Europe must respect diversity

* This week Michael Noonan announced ‘new fiscal rules in Europe’ which must be obeyed!! Timing!!!!!! We already have Irish people financially crucified because EUROPE SAYS SO!! We have Irish human issues being decided BECAUSE EUROPE SAYS SO!! We have Irish people looking in at their bogs unable to cut a sod of turf BECAUSE EUROPE SAYS SO!

We have thousands of hectares of Irish land hijacked to protect a hen harrier bird BECAUSE EUROPE SAYS SO! We have etc… etc… etc… BECAUSE EUROPE SAYS SO – and this is just Ireland!

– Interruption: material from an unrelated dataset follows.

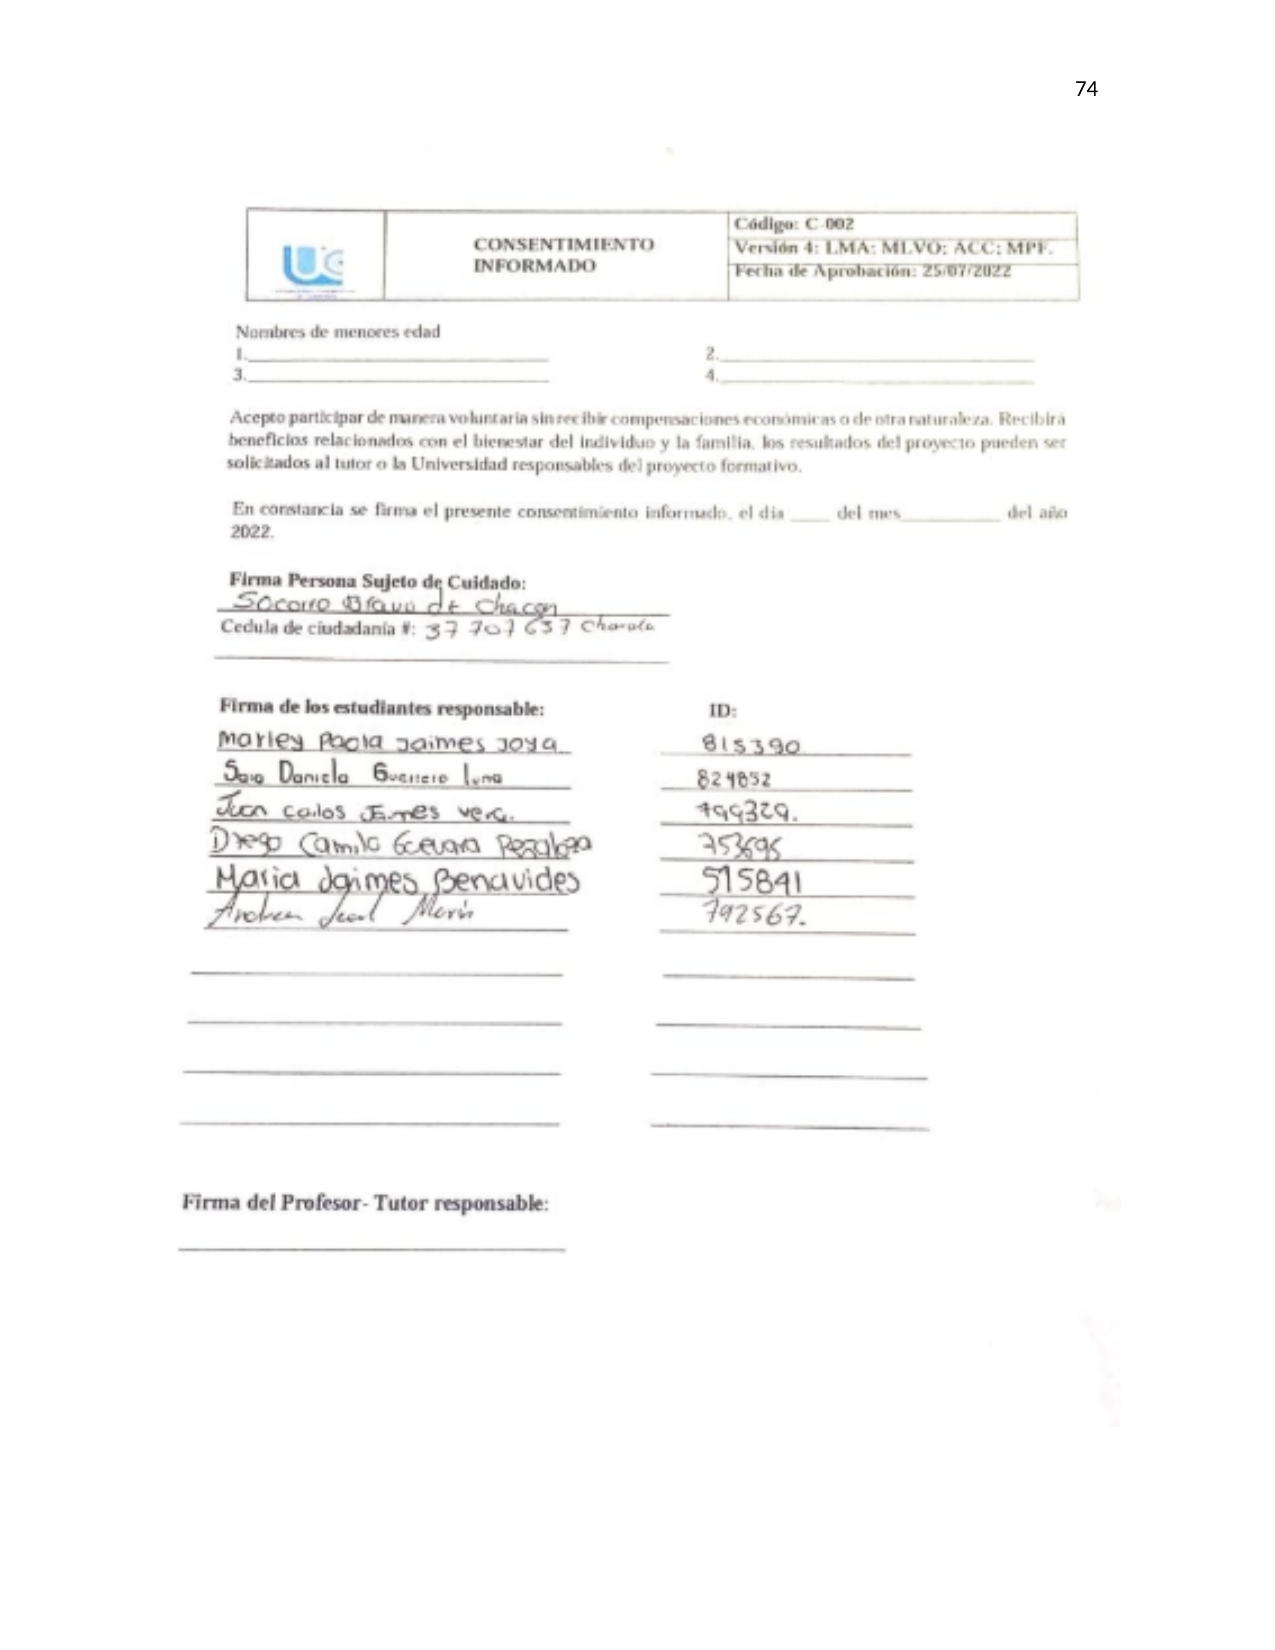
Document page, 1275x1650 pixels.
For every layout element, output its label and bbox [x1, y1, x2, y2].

The UK has spoken – what has Europe been saying to them? France has spoken – what has Europe been saying to them? We have treasured national cultures across Europe being trodden on, ignored and offended.

Mr Europe, tread warily! Respect our diversity and our cultures, which have been thousands of years in the making, or your members will dismember you!!!!

People have spoken through the ballot box on a grand scale!!!

SEAN FITZGERALD

EDENDERRY, CO OFFALY

Gilmore displayed his calass

* Two very different human characteristics in their manner of departure: Alan with arrogance, Eamon with dignity.

BRIAN MCDEVITT,

GLENTIES, CO.DONEGAL

High stakes for Labour Party

* Labour happily going for a Burton?

TOM GILSENAN

BEAUMONT D9

In for a rude awakening

* Having listened to all the debates during the past few weeks, it strikes me that the winners of this election are confident of offering a political haven without accountability.

Confidence tends to be the feeling one has before knowing the facts.

MICHAEL O’MARA

PATRICKSWELL, CO LIMERICK

Ming is finally growing up

* As I watched Luck ‘Ming’ Flanagan celebrating his victory in the EU elections, wearing a well-tailored suit, I thought I was suffering from an hallucination.

Had the mushrooms I’d just eaten been of the magic variety? Hopefully when ‘Ming’ Flanagan attends the European parliament he will resist the adolescent desire for attention and dress with due respect for that institution.